Прокатившись горячей волной по пищеводу, коньяк растекся в желудке жидким огнем.
Встречный пал — усмехнулся Вадим — огонь убивают огнем… Он оживал и хлынули мысли, неся объемное и тяжелое осознание его мужского позора, а еще того, что семьи у него больше нет. Потому что это — конец! Хотелось орать, ломать, крушить все вокруг себя! Хотелось убивать! Или быть убитым… Даже проклятый стыд уступил этой ярости — стал не таким острым, скукожился, выискивая для себя место и нашел, похоже — отпечатавшись на подкорке позорным клеймом «идиот».
Потихоньку схлынуло и это — разжались кулаки и возвращалась способность мыслить логически. И возник вопрос — тогда для чего она призналась сейчас? На ум пришло только одно: все просто — в сокрытии содеянного больше нет надобности. Причин — почему это случилось именно сейчас, он не знал, но понятно было, что принято окончательное решение о разводе и теперь она претворяла его в жизнь — самым простым из способов. Безотказным.
А это выход… это выход — беспорядочно заметались мысли. Так он сохранит хотя бы остатки… гордости, достоинства — не важно. Это станет возможно, если подать на развод первым. И оставить ей… нет — им с Янкой квартиру. Это будет настоящий поступок нормального мужика. Он швырнет ей… они останутся здесь, а он уйдет — и не с пустыми же карманами? «Не сошлись характерами» — универсальная формулировка для суда — имущественных претензий нет и быть не может, а дочь останется с матерью.

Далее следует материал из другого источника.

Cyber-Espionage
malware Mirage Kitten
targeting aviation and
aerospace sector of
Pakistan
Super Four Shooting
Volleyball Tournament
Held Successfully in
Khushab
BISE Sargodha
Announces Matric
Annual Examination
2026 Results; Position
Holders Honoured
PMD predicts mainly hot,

Янку можно было отобрать у Ксении — отомстить так, буквально разорвав этим ее надвое… был такой вид казни в старину — меж двух деревьев. Он смог бы, имея на руках это ее признание. Мог, но не станет этого делать по двум причинам: первое — лично у него недостаточно времени, чтобы заниматься дочкой. И няньки — не выход. Не в своей практике, но он сталкивался с эпизодами… нехорошими эпизодами издевательств над детьми, рукоприкладства и просто недобросовестного исполнения своих обязанностей нянями, что приводило к детским травмам, а могло и к гибели. Нет, это исключено.
А вторая причина в том, что Янка любит маму. Оторвать ее сейчас — это нанести ребенку эмоциональную травму. И потом… он честно признавал, что она хорошая мать — его Ксеня… Оказалась шлюхой — подсказывала память. Разве можно оставлять ребенка на шлюху?
Он тяжело поднялся, пошатнувшись — развезло. Скорее всего, потому что не ужинал. Прошел обратно в комнату, а потом потянулся и в спальню, сел там на кровать. Смотрел на широкое ложе, аккуратно застеленное утром им самим — здесь они много раз любили друг друга… Вспоминалось туго. Когда это было последний раз? Он морщил лоб, тер его, а вспомнить не мог — слишком пьян, наверное. Потом обязательно вспомнит, не сейчас — алкоголь не способствует. Расслаблению — да, а вот ясности мышления определенно нет.
Нужно выспаться. Радостно уловив эту единственную за весь вечер безусловно разумную и предельно простую мысль, он сразу принял ее к действию. Склонился к подушке и почти сразу вырубился — мозг устал.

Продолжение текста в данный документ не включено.